He was confident that the Ministers would be punished (that was a favourite word of his) for their interference with the only Power which had shown any practical sympathy for the “suffering races,” and so on.

With tea, toast, and talk, and anything in season from the neighbouring greengrocer’s at the corner, the evening passed pleasantly away, the later hours being filled up with music by Mrs. Thompson, Mr. Thompson and the boy “Ward,” who had been taught to play on many strange instruments until he was almost equal to Peace himself in his proficiency.

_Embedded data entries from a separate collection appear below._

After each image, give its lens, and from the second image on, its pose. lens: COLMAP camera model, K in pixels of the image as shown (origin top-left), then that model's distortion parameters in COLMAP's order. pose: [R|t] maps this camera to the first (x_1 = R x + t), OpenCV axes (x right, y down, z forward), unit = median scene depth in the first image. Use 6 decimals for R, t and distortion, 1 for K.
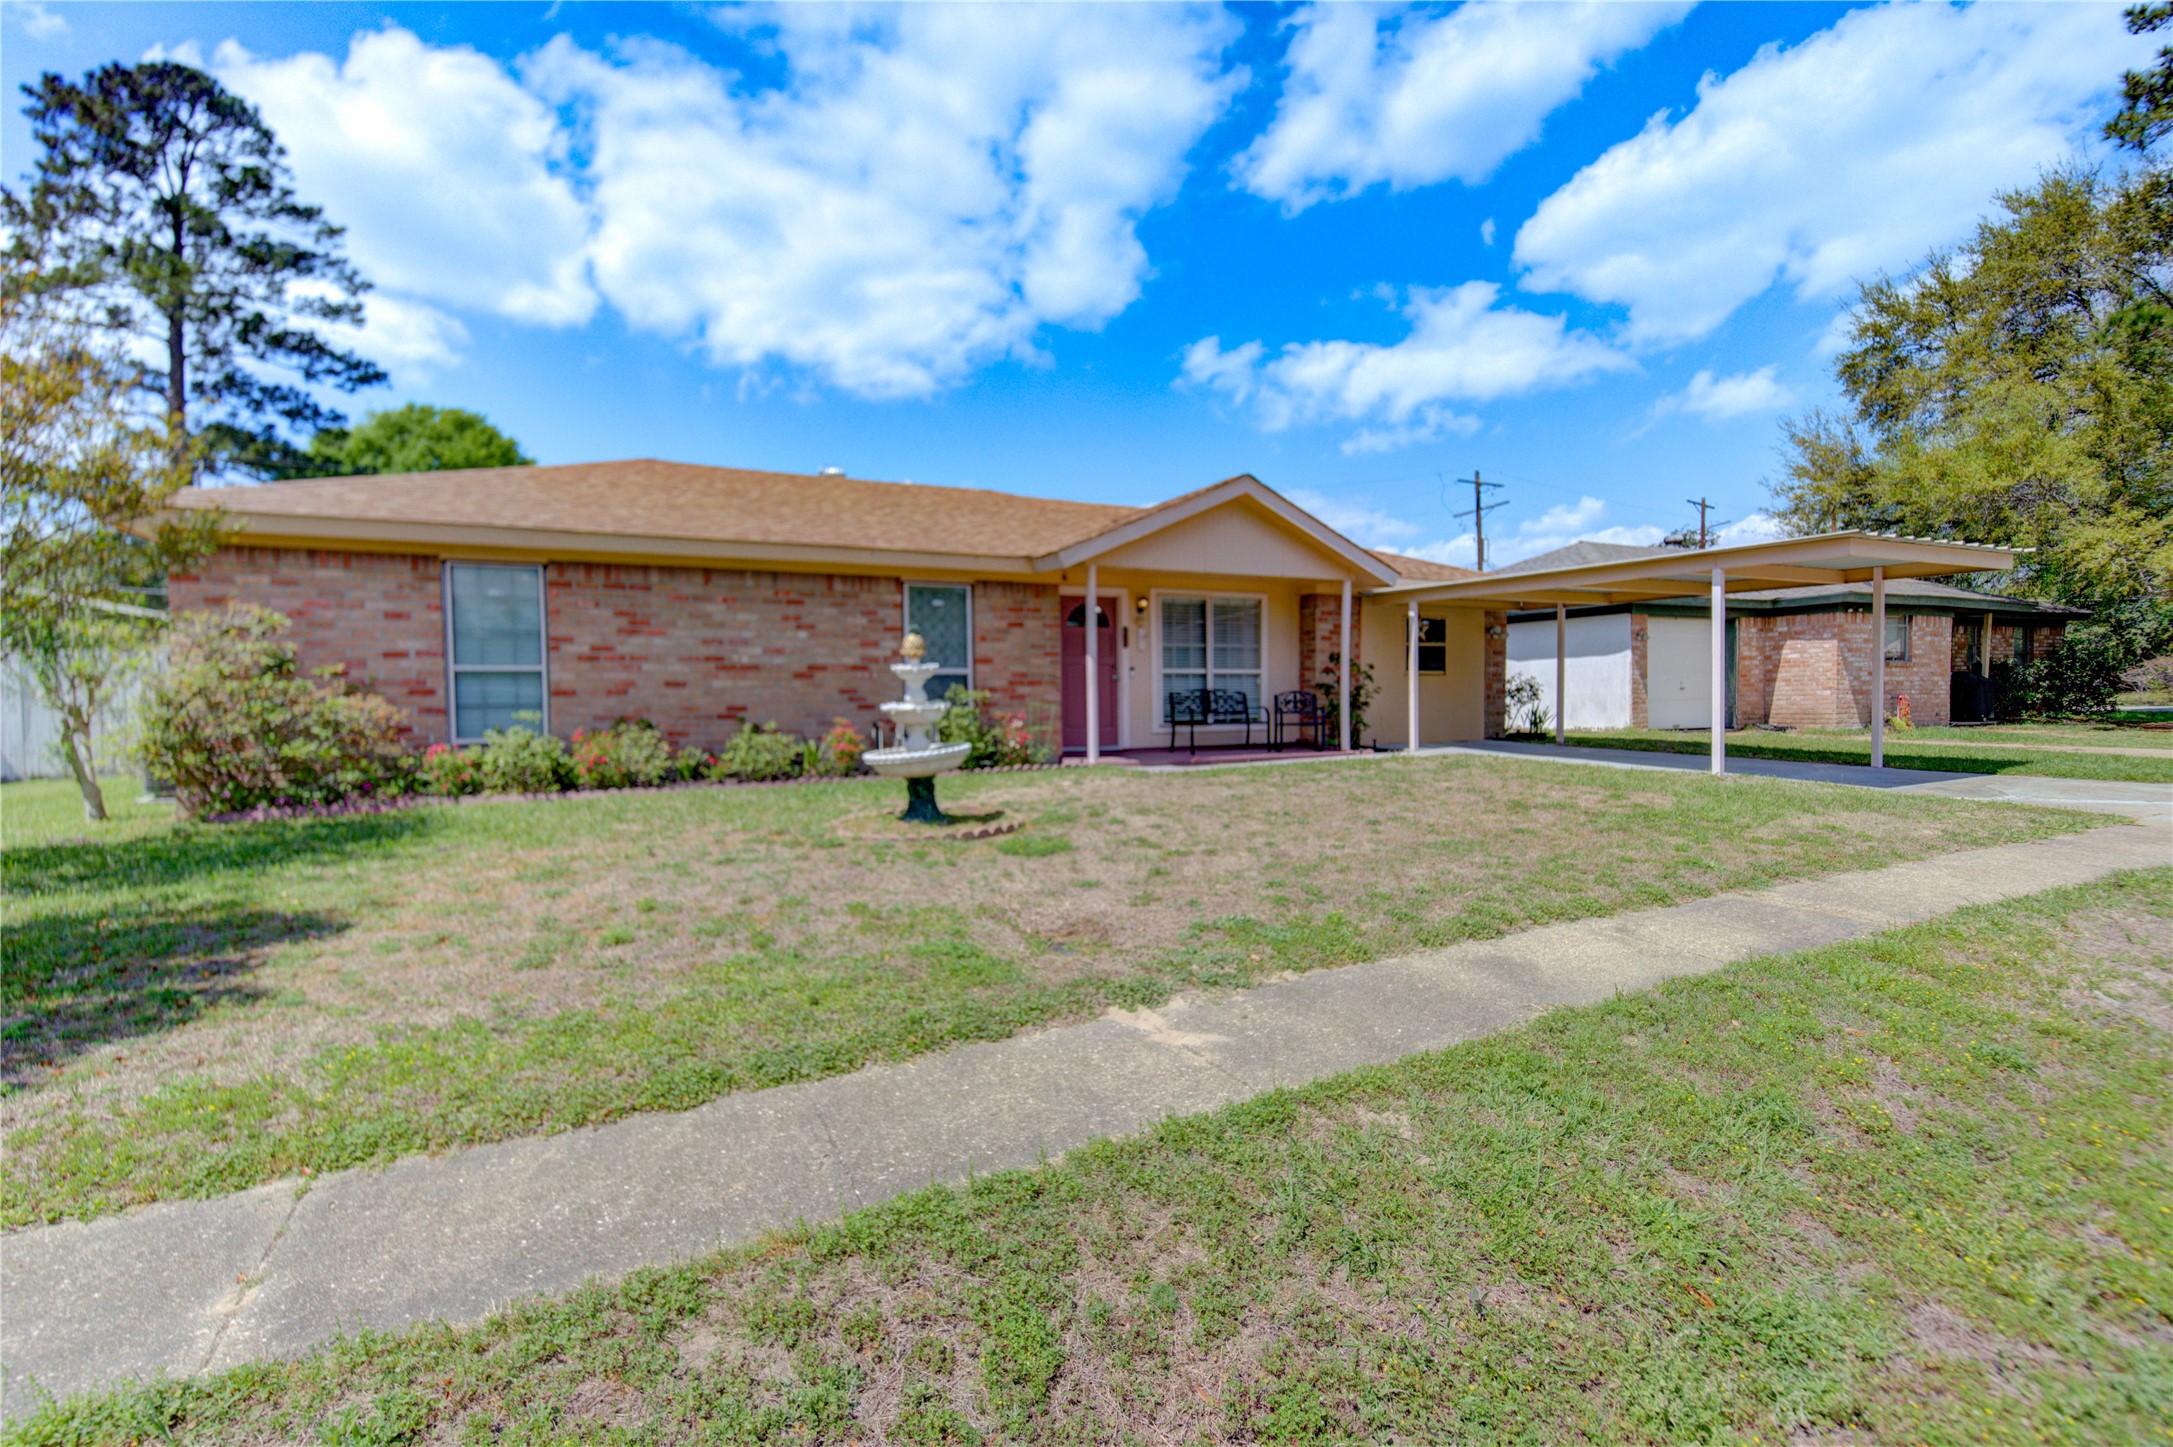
lens RADIAL K [[938.7, 0, 1080.7], [0, 938.7, 714.4], [0, 0, 1]] dist [-0.012281, 0.000226]
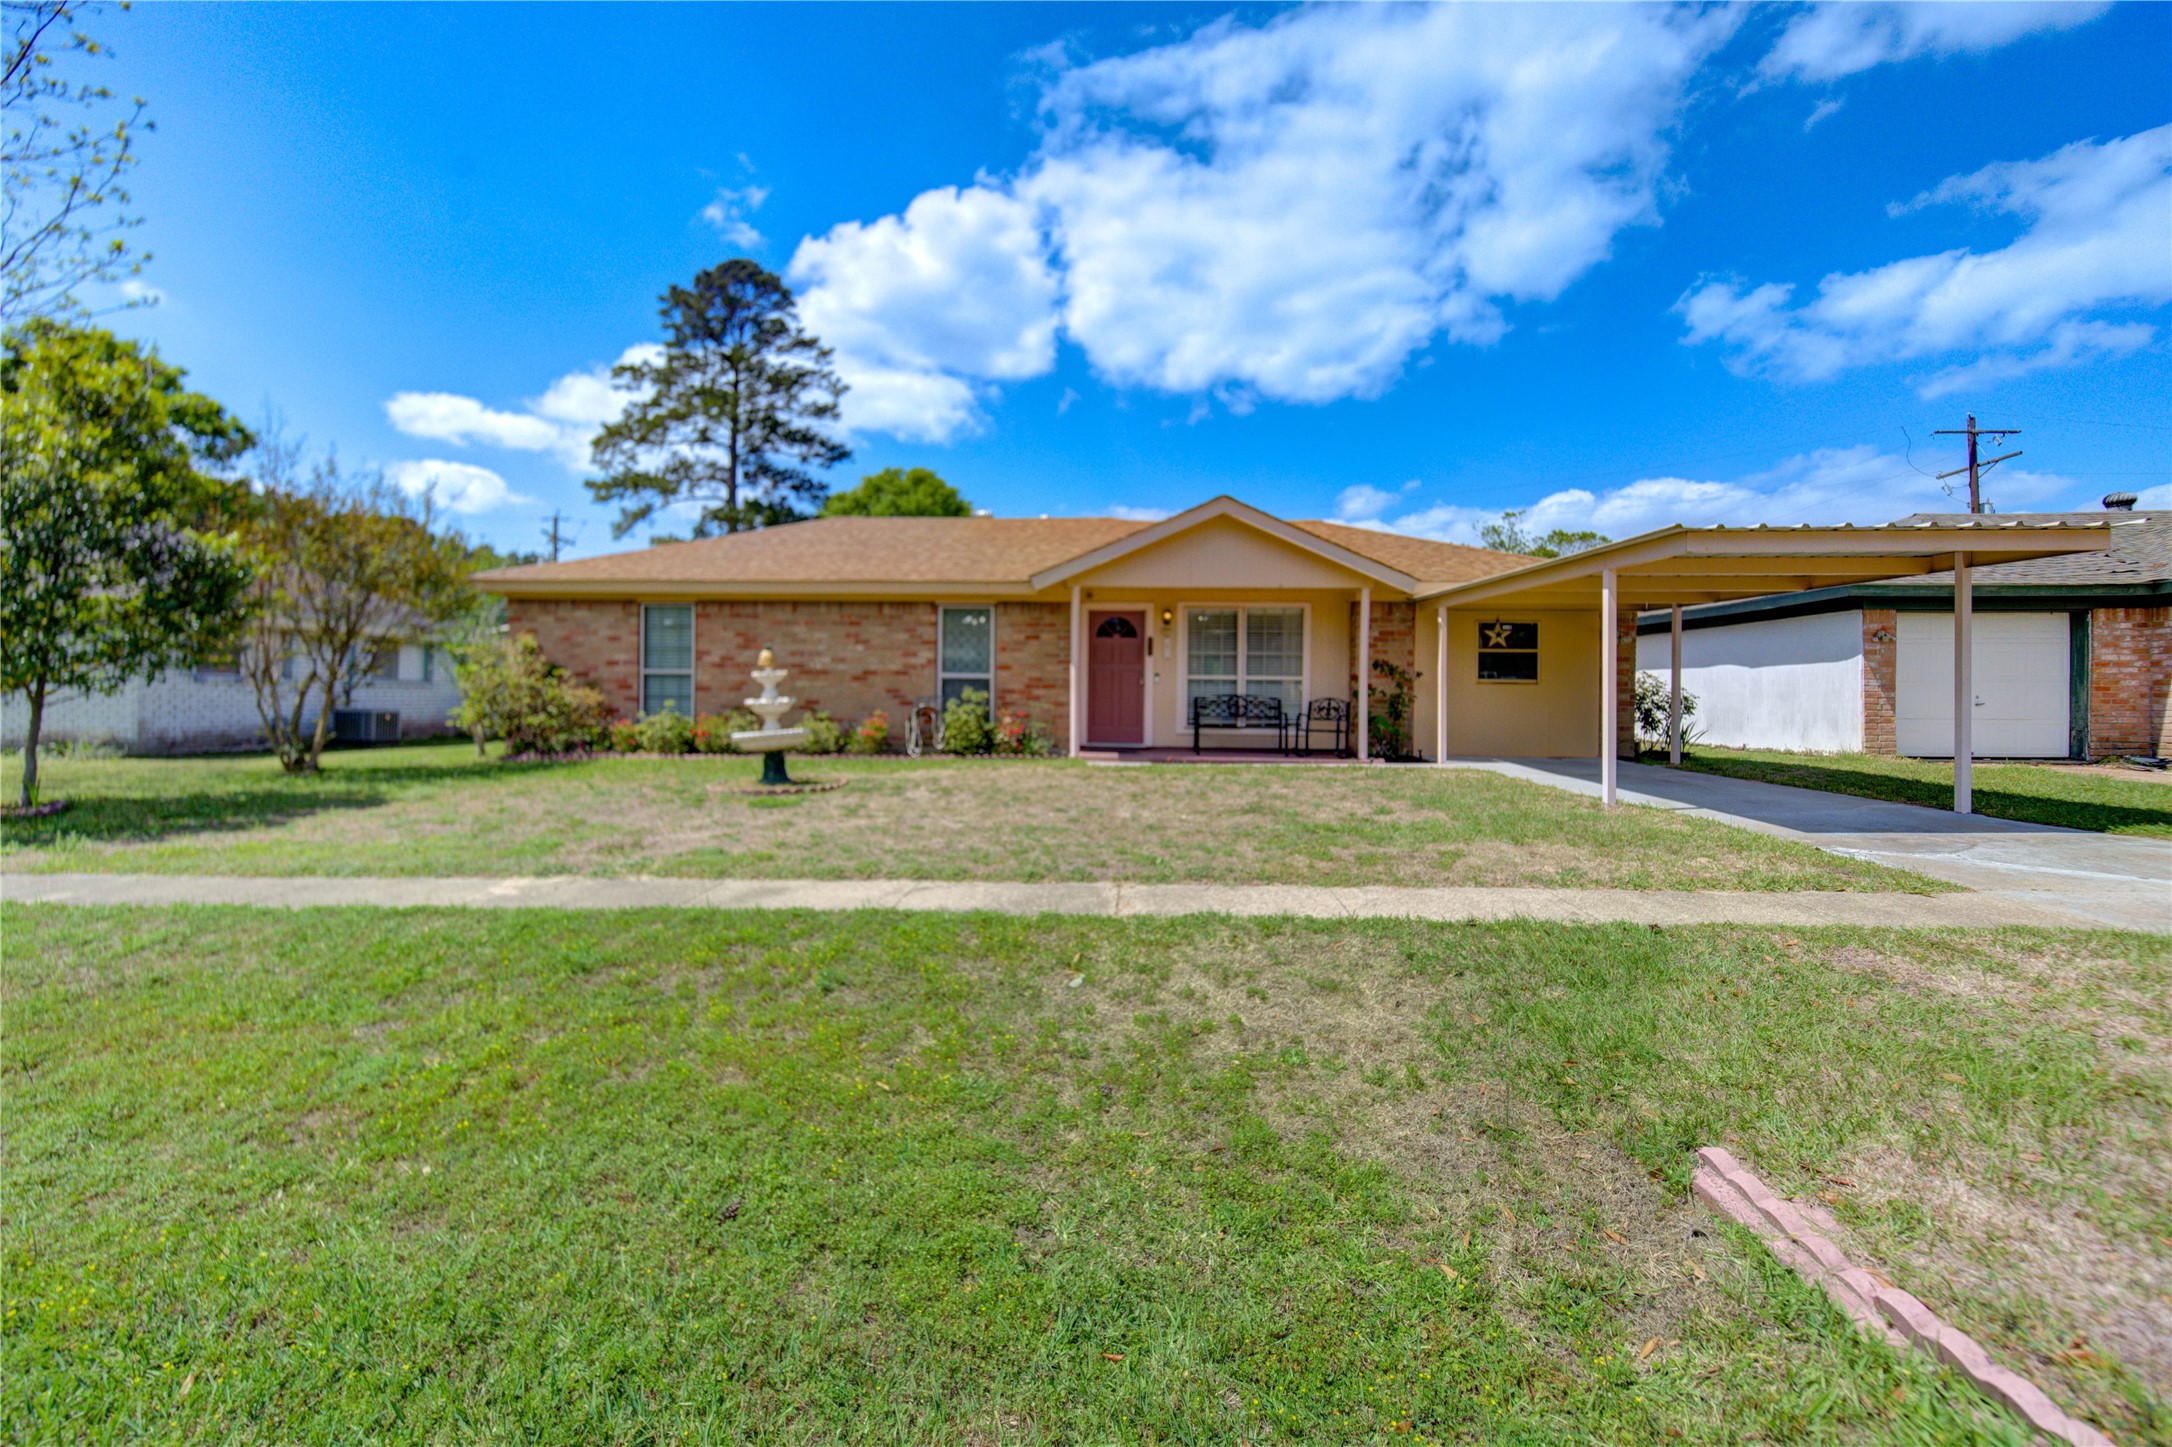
lens RADIAL K [[916.7, 0, 1056.5], [0, 916.7, 683.8], [0, 0, 1]] dist [-0.005403, -0.004592]
pose [[0.870164, 0.012119, -0.492613, 0.453937], [-0.028947, 0.999228, -0.026549, -0.005486], [0.491911, 0.037361, 0.869844, 0.003918]]
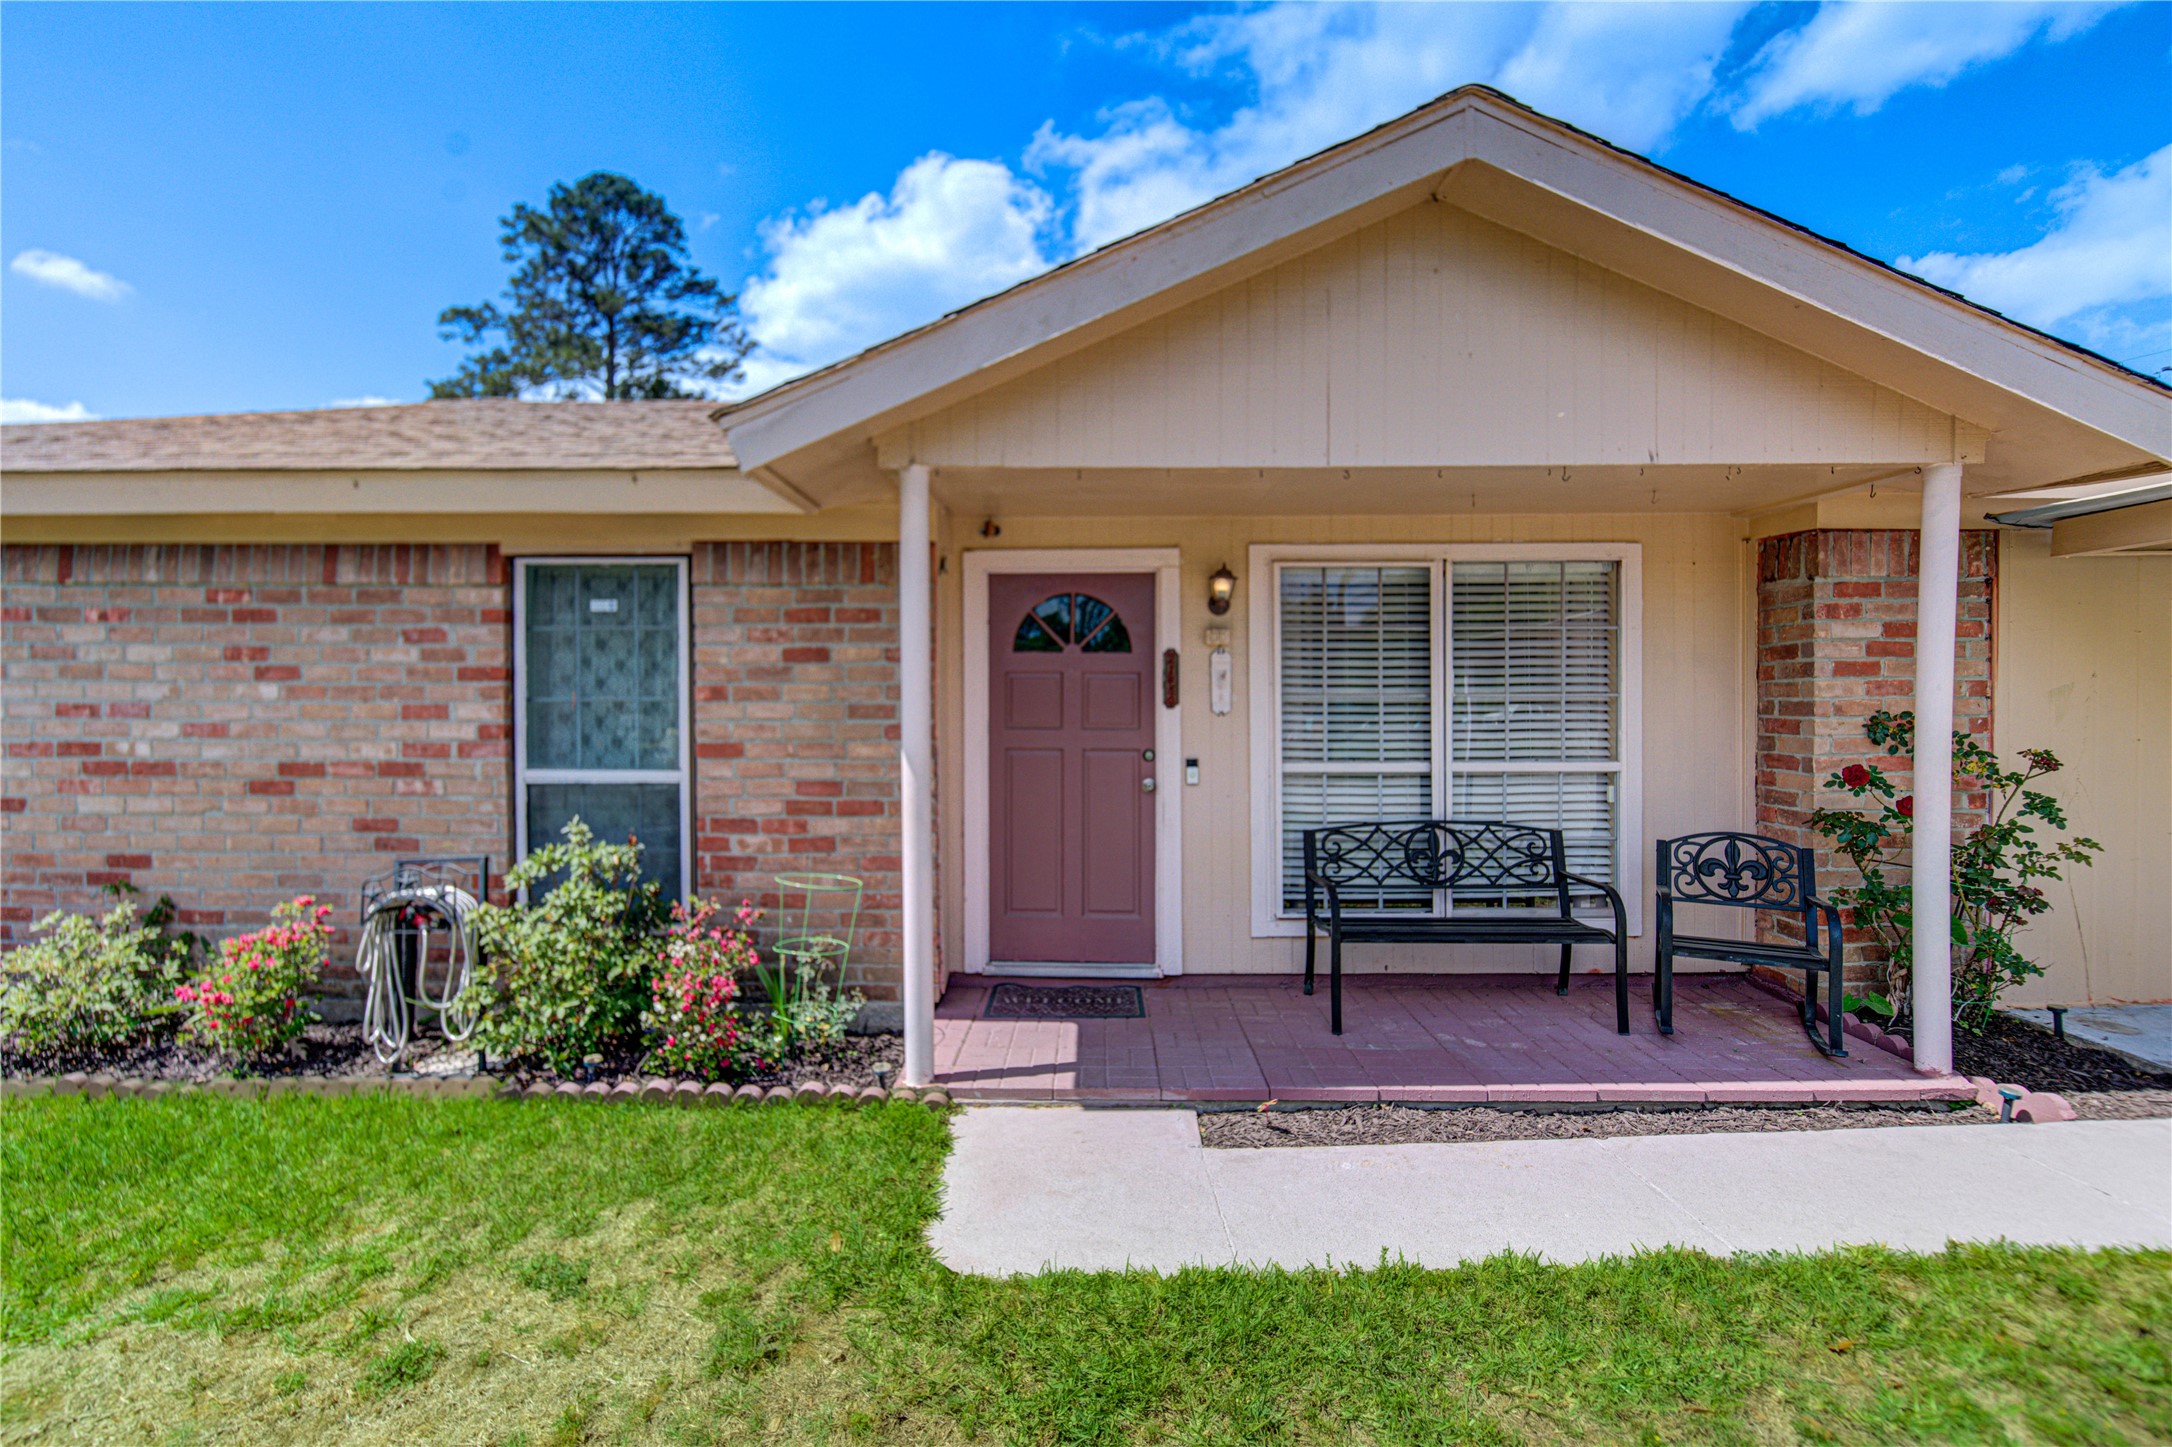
lens RADIAL K [[917.0, 0, 1079.9], [0, 917.0, 708.3], [0, 0, 1]] dist [-0.013690, 0.000072]
pose [[0.891892, 0.006460, -0.452202, 0.168496], [-0.016628, 0.999690, -0.018515, -0.058239], [0.451942, 0.024033, 0.891723, 0.614295]]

Shortly after tea, Mr. Thompson would quietly rise from his chair, and the guests—​usually only one, or at the most two—​would take the hint and leave, Mr. Thompson apologising by saying that he was not quite so strong as he once was, and late hours being detrimental to his health and opposed to his habits, he was obliged to go to bed at what other people would consider very early hours.

This idea he seemed anxious to impress upon the neighbourhood, and succeeded in doing it.

Mrs. Long, who lived near him for the most of those six months, tells me that they were very early people—​“the light,” she says, “was out at No. 5 before any other house in the neighbourhood.”

The explanation, of course, is easy. Peace might ostentatiously lock his front door at half-past ten, and half an hour after, when the people supposed he and his family were sleeping the sleep of the just, he would be stealing out at the back, climbing the railway embankment, and off on his midnight raids, which always meant robbery and plundering, and, if necessary a murder.

Mrs. Thompson played a most conspicuous part throughout the latter part of Peace’s career. How she and Mrs. Peace could have consented to live under the same roof with the burglar Peace is altogether unaccountable.

The ladies of the house in the Evelina-road are thus described by one who had an opportunity of learning something of the doings in that abode of bliss.

I am afraid (says the narrator) I must knock on the head a good many of the stories that have been printed about Peace’s establishment, as well as about his ways of life.

In the first place he had no servants at all. There were in the house, in addition to himself, the younger person who passed as Mrs. Thompson, the other elderly woman, who gave herself the name of Mrs. Ward, and a lad of seventeen, who was named Willie Ward.